Nevertheless, Frieden described 2012 at a tipping point. There have been advances in vaccine research, microbicides and especially in the use of antiretroviral drugs.

He said, “We know that treatment as prevention has been documented to reduce transmission by 96 percent. This is remarkable evidence of progress. We now know that if you’re on treatment not only will you live longer and healthier, but you’ll be 96 percent less likely to spread HIV to others. That’s a game changer.”

The U.S. government has said the goal of an AIDS-free generation is within reach.

“Meaning that virtually no child will be born with HIV infection; that adults living with HIV don’t progress to AIDS; that there is a rapid decline in HIV incidence; that combination prevention can turn the tide on the HIV epidemic just as combination antiretroviral treatment can turn the tide on infection in an individual,” he said.

Frieden said the Centers for Disease Control and Prevention has played a major role in fighting HIV/AIDS and other diseases. The CDC has worked closely with PEPFAR, the President’s Emergency Plan for AIDS Relief. He praises PEPFAR for getting more people on treatment at lower costs and helping strengthen healthcare systems. The goal is to get many more on antiretroviral treatment, eliminate mother-to-child transmission of HIV, also known as vertical transmission, and get many more men circumcised to prevent HIV infection.

AIDS 2012

The 19th International AIDS Conference will be held in Washington, D.C., from July 22nd to the 27th. The conference hasn’t been held in the U.S. since 1990 because a travel ban had been in effect for those who were HIV positive. The Bush and Obama administrations worked to eventually lift that ban.

Frieden does expect some protests at AIDS 2012, possibly over budget cuts as nations struggle to recover from the global recession. But he said activists have played a major role over three decades.

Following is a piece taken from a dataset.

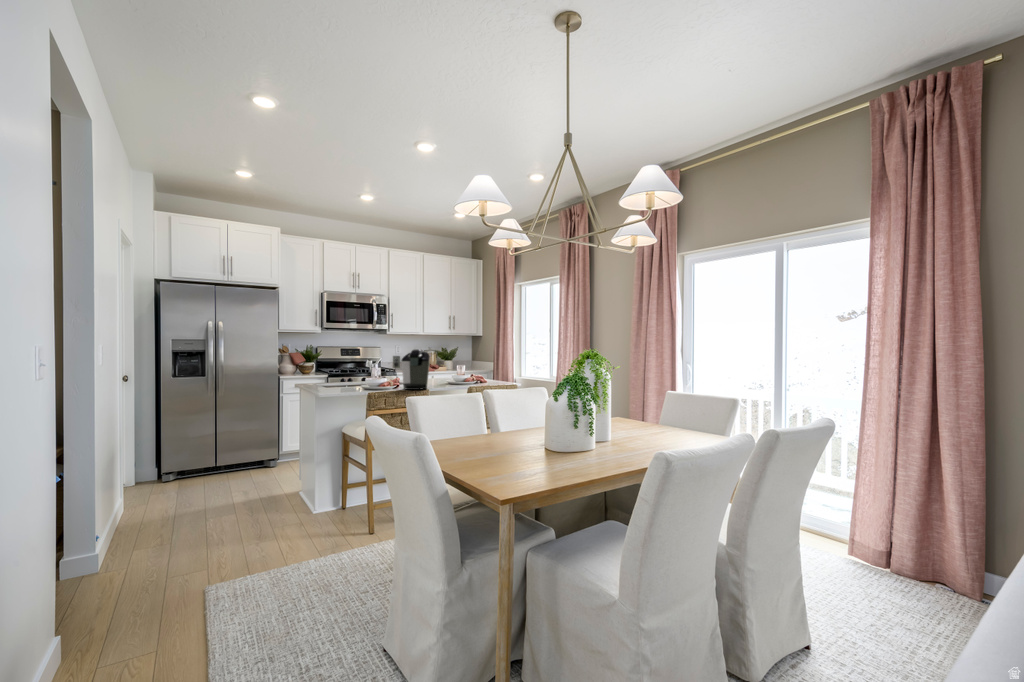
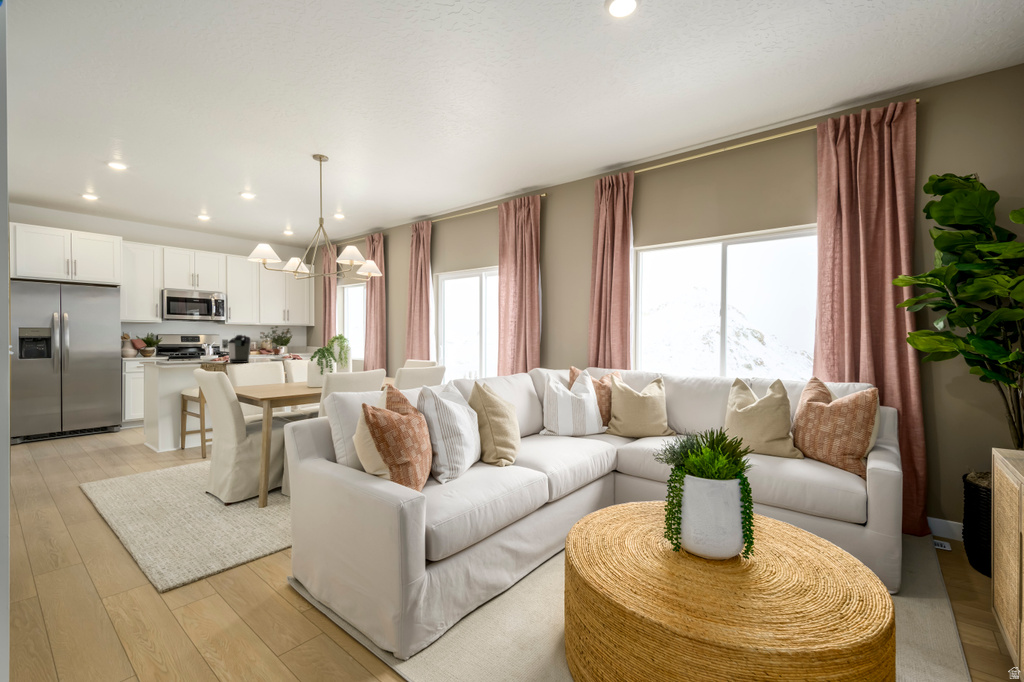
potted plant: none [427,336,465,372] -> present [260,326,291,354]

“If it weren’t for the advocacy in HIV we would not be where we are today. Not just in HIV, but in many other diseases. The HIV advocacy community, I think, showed the way for people suffering from a wide variety of health conditions to demand better treatment, to demand faster results, to demand access to the latest information,” he said.

Frieden says security in health means everyone is connected by “the air we breathe, the water we drink and the food we eat.” He adds, “A risk anywhere is really potentially a risk everywhere.”